Oft machen Fotografien jedoch multiple Transformationen und Funktionswandel durch. So finden sich Fotografien aus der journalistischen Produktion in Museen und damit in einem Kunstkontext oder als Teil von Werbekampagnen wieder.4 Je nach Art und Weise des vollzogenen Funktionswandels haben das publizierte Bild und dessen Kontextualisierung nur noch wenig mit dem Produktionskontext und der Intention der FotografInnen zu tun. Trotz allem finden sich in den Bildern fast immer Spuren, die auf den ursprünglichen Entstehungskontext eines Bildes verweisen. Selbst dann, wenn die dargestellten Situationen inszeniert oder das Bild technisch manipuliert sein sollten, gibt es immer noch indexikalische – also auf die Realität verweisende – Elemente, die verfolgt werden können, um damit den Bildinhalt lesbar und interpretierbar zu machen.

Bezeichnend für die diskutierte Publikationspraxis der SZ ist, dass sowohl die Agentur AP als Bildverwerterin wie auch Bernard Armangué als Bildproduzent an den hier kritisierten Prozessen nicht beteiligt waren. In der Nachrichtenfotografie stellt dies den Normalfall dar. Damit wird deutlich, wie sehr die veröffentlichte Bild-Text-Kombination ein Medienprodukt ist, das von AkteurInnen zusammengestellt wird, die den Produktionskontext meist nicht kennen. Problematisch ist dies deswegen, weil von den KonsumentInnen das über Tageszeitungen medial vermittelte Bild über den israelisch-palästinensischen Konflikt meist mit der Intention des Fotografen sowie mit der (Konflikt-) Realität vor Ort gleichsetzt wird. Dies ist eine gefährliche Verkürzung.

 

Anmerkungen

1: siehe http://bernatarmangue.com

2: Das Originalbild ist unter www.apimages.com mit den Stichworten »Mideast Israel Palestinians Prophet Film Free Speech« zu finden.

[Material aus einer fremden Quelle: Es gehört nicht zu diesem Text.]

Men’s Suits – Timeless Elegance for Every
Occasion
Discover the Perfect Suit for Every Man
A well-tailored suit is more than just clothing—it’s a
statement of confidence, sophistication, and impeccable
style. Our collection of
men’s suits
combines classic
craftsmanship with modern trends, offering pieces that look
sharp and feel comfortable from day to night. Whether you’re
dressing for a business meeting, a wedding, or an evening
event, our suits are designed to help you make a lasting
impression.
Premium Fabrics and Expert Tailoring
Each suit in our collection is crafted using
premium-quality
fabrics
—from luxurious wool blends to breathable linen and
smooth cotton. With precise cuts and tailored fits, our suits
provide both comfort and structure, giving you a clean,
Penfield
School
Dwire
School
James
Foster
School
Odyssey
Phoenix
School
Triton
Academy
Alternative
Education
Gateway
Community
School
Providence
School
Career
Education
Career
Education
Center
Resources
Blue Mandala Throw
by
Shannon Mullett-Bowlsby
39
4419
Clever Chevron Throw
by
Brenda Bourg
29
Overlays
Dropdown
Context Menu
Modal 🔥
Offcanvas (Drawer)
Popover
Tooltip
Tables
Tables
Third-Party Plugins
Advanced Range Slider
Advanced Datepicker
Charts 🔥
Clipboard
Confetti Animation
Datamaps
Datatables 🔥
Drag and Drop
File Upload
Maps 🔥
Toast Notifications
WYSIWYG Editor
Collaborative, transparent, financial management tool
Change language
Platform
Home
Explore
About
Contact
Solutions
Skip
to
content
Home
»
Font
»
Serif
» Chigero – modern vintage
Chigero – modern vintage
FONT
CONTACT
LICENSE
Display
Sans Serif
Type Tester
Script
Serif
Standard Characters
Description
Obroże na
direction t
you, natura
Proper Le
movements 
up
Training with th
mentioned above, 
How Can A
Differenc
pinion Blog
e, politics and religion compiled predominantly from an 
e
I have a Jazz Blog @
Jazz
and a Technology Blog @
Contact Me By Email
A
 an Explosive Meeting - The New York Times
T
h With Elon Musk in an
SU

3: Andrew L. Mendelson (2008): The construction of photographic meaning, in: Handbook of Research on Teaching Literacy through the Communicative and Visual Arts – Volume II, Flood, James u.a., New York/London: Lawrence Earlbaum Associates, S. 28.

4: Im Jahr 2012 nutzte z.B. der Waffenhersteller Lockheed Martin ein aus Afghanistan stammendes Bild des amerikanischen Fotografen Ron Haviv für eine Werbekampagne.